PROBLEM TO WORK ON:
Leave every picture out. Set down all the lines below exactly.

== Segment start ==

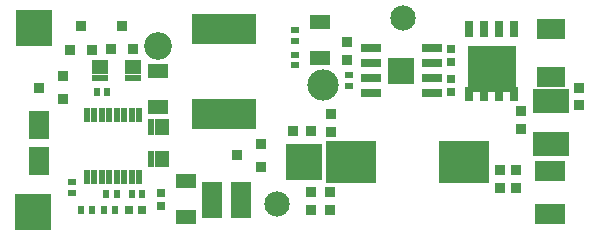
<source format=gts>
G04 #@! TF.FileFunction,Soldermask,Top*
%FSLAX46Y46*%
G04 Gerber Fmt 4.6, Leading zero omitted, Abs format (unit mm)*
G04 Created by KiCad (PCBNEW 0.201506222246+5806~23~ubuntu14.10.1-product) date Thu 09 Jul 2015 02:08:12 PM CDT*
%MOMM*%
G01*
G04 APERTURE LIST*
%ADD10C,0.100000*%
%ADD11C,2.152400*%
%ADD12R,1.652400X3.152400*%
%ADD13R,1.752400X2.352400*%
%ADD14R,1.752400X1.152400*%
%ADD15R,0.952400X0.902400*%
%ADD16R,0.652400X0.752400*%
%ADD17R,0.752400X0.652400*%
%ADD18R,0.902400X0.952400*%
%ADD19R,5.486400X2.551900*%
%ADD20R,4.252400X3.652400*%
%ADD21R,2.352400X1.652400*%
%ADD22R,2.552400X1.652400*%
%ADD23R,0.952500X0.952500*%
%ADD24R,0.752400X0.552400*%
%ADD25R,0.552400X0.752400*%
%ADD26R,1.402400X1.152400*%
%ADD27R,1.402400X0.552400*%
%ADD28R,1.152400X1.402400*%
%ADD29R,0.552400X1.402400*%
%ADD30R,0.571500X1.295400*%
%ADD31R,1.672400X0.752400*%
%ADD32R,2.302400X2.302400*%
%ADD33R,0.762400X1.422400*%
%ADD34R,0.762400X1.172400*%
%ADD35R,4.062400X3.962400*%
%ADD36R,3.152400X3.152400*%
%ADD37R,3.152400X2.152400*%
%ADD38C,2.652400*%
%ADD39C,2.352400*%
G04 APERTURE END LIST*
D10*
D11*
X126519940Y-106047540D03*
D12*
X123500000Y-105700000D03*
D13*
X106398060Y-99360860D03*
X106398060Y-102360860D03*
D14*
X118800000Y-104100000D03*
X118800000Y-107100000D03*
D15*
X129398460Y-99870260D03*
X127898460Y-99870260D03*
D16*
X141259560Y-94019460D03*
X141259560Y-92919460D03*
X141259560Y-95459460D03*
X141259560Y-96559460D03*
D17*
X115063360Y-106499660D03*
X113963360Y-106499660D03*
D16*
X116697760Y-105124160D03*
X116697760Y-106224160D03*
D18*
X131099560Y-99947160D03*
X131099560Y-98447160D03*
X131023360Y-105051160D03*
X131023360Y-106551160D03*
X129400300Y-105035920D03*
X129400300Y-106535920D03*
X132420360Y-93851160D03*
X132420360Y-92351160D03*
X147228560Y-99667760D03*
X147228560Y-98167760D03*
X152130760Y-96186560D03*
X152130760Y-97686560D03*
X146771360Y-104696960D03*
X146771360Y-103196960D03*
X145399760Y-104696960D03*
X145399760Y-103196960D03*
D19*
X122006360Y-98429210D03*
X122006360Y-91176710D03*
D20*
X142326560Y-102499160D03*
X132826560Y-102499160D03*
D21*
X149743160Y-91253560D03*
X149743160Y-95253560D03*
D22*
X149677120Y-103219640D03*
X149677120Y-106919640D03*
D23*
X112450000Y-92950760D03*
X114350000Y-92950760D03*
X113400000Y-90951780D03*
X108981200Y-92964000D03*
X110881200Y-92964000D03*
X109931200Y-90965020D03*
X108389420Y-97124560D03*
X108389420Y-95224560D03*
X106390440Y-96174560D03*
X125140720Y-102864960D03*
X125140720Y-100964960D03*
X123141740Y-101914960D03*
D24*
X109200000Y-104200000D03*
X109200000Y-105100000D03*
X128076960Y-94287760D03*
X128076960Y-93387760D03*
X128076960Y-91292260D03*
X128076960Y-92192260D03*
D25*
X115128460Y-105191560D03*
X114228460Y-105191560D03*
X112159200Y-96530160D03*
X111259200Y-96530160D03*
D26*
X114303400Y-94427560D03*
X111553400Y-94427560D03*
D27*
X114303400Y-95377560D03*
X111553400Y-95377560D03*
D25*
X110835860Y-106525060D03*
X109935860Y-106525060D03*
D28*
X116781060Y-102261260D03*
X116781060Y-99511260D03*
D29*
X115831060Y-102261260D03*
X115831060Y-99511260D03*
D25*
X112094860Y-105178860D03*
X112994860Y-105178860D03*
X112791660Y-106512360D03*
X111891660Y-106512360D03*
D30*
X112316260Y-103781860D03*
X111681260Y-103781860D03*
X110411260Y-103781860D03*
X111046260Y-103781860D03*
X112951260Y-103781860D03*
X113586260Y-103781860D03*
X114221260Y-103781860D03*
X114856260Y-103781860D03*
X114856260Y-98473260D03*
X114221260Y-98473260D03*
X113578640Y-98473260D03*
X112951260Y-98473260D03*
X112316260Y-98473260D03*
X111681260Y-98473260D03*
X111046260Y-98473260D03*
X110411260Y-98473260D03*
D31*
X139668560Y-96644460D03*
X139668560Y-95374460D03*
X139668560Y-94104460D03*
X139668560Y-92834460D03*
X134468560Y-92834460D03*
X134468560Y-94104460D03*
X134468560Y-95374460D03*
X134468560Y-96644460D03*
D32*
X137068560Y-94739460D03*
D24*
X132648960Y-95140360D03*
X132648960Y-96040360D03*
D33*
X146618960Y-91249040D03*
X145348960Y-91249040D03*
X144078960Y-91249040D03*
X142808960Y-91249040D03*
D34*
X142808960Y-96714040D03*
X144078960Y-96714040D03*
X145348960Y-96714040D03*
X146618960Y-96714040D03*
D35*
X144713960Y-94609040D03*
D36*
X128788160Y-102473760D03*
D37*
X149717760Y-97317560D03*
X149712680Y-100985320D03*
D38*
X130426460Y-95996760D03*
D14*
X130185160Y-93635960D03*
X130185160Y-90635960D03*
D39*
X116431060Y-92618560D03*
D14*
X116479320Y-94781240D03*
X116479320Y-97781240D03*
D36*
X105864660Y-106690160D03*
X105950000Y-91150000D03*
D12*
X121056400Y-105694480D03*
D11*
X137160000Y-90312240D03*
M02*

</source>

== Segment end ==

EXERCISE ANSWER:
<source format=gts>
G04 #@! TF.FileFunction,Soldermask,Top*
%FSLAX46Y46*%
G04 Gerber Fmt 4.6, Leading zero omitted, Abs format (unit mm)*
G04 Created by KiCad (PCBNEW 0.201506222246+5806~23~ubuntu14.10.1-product) date Thu 09 Jul 2015 02:08:12 PM CDT*
%MOMM*%
G01*
G04 APERTURE LIST*
%ADD10C,0.100000*%
%ADD11C,2.152400*%
%ADD12R,1.652400X3.152400*%
%ADD13R,1.752400X2.352400*%
%ADD14R,1.752400X1.152400*%
%ADD15R,0.952400X0.902400*%
%ADD16R,0.652400X0.752400*%
%ADD17R,0.752400X0.652400*%
%ADD18R,0.902400X0.952400*%
%ADD19R,5.486400X2.551900*%
%ADD20R,4.252400X3.652400*%
%ADD21R,2.352400X1.652400*%
%ADD22R,2.552400X1.652400*%
%ADD23R,0.952500X0.952500*%
%ADD24R,0.752400X0.552400*%
%ADD25R,0.552400X0.752400*%
%ADD26R,1.402400X1.152400*%
%ADD27R,1.402400X0.552400*%
%ADD28R,1.152400X1.402400*%
%ADD29R,0.552400X1.402400*%
%ADD30R,0.571500X1.295400*%
%ADD31R,1.672400X0.752400*%
%ADD32R,2.302400X2.302400*%
%ADD33R,0.762400X1.422400*%
%ADD34R,0.762400X1.172400*%
%ADD35R,4.062400X3.962400*%
%ADD36R,3.152400X3.152400*%
%ADD37R,3.152400X2.152400*%
%ADD38C,2.652400*%
%ADD39C,2.352400*%
G04 APERTURE END LIST*
D10*
D11*
X126519940Y-106047540D03*
D12*
X123500000Y-105700000D03*
D13*
X106398060Y-99360860D03*
X106398060Y-102360860D03*
D14*
X118800000Y-104100000D03*
X118800000Y-107100000D03*
D15*
X129398460Y-99870260D03*
X127898460Y-99870260D03*
D16*
X141259560Y-94019460D03*
X141259560Y-92919460D03*
X141259560Y-95459460D03*
X141259560Y-96559460D03*
D17*
X115063360Y-106499660D03*
X113963360Y-106499660D03*
D16*
X116697760Y-105124160D03*
X116697760Y-106224160D03*
D18*
X131099560Y-99947160D03*
X131099560Y-98447160D03*
X131023360Y-105051160D03*
X131023360Y-106551160D03*
X129400300Y-105035920D03*
X129400300Y-106535920D03*
X132420360Y-93851160D03*
X132420360Y-92351160D03*
X147228560Y-99667760D03*
X147228560Y-98167760D03*
X152130760Y-96186560D03*
X152130760Y-97686560D03*
X146771360Y-104696960D03*
X146771360Y-103196960D03*
X145399760Y-104696960D03*
X145399760Y-103196960D03*
D19*
X122006360Y-98429210D03*
X122006360Y-91176710D03*
D20*
X142326560Y-102499160D03*
X132826560Y-102499160D03*
D21*
X149743160Y-91253560D03*
X149743160Y-95253560D03*
D22*
X149677120Y-103219640D03*
X149677120Y-106919640D03*
D23*
X112450000Y-92950760D03*
X114350000Y-92950760D03*
X113400000Y-90951780D03*
X108981200Y-92964000D03*
X110881200Y-92964000D03*
X109931200Y-90965020D03*
X108389420Y-97124560D03*
X108389420Y-95224560D03*
X106390440Y-96174560D03*
X125140720Y-102864960D03*
X125140720Y-100964960D03*
X123141740Y-101914960D03*
D24*
X109200000Y-104200000D03*
X109200000Y-105100000D03*
X128076960Y-94287760D03*
X128076960Y-93387760D03*
X128076960Y-91292260D03*
X128076960Y-92192260D03*
D25*
X115128460Y-105191560D03*
X114228460Y-105191560D03*
X112159200Y-96530160D03*
X111259200Y-96530160D03*
D26*
X114303400Y-94427560D03*
X111553400Y-94427560D03*
D27*
X114303400Y-95377560D03*
X111553400Y-95377560D03*
D25*
X110835860Y-106525060D03*
X109935860Y-106525060D03*
D28*
X116781060Y-102261260D03*
X116781060Y-99511260D03*
D29*
X115831060Y-102261260D03*
X115831060Y-99511260D03*
D25*
X112094860Y-105178860D03*
X112994860Y-105178860D03*
X112791660Y-106512360D03*
X111891660Y-106512360D03*
D30*
X112316260Y-103781860D03*
X111681260Y-103781860D03*
X110411260Y-103781860D03*
X111046260Y-103781860D03*
X112951260Y-103781860D03*
X113586260Y-103781860D03*
X114221260Y-103781860D03*
X114856260Y-103781860D03*
X114856260Y-98473260D03*
X114221260Y-98473260D03*
X113578640Y-98473260D03*
X112951260Y-98473260D03*
X112316260Y-98473260D03*
X111681260Y-98473260D03*
X111046260Y-98473260D03*
X110411260Y-98473260D03*
D31*
X139668560Y-96644460D03*
X139668560Y-95374460D03*
X139668560Y-94104460D03*
X139668560Y-92834460D03*
X134468560Y-92834460D03*
X134468560Y-94104460D03*
X134468560Y-95374460D03*
X134468560Y-96644460D03*
D32*
X137068560Y-94739460D03*
D24*
X132648960Y-95140360D03*
X132648960Y-96040360D03*
D33*
X146618960Y-91249040D03*
X145348960Y-91249040D03*
X144078960Y-91249040D03*
X142808960Y-91249040D03*
D34*
X142808960Y-96714040D03*
X144078960Y-96714040D03*
X145348960Y-96714040D03*
X146618960Y-96714040D03*
D35*
X144713960Y-94609040D03*
D36*
X128788160Y-102473760D03*
D37*
X149717760Y-97317560D03*
X149712680Y-100985320D03*
D38*
X130426460Y-95996760D03*
D14*
X130185160Y-93635960D03*
X130185160Y-90635960D03*
D39*
X116431060Y-92618560D03*
D14*
X116479320Y-94781240D03*
X116479320Y-97781240D03*
D36*
X105864660Y-106690160D03*
X105950000Y-91150000D03*
D12*
X121056400Y-105694480D03*
D11*
X137160000Y-90312240D03*
M02*

</source>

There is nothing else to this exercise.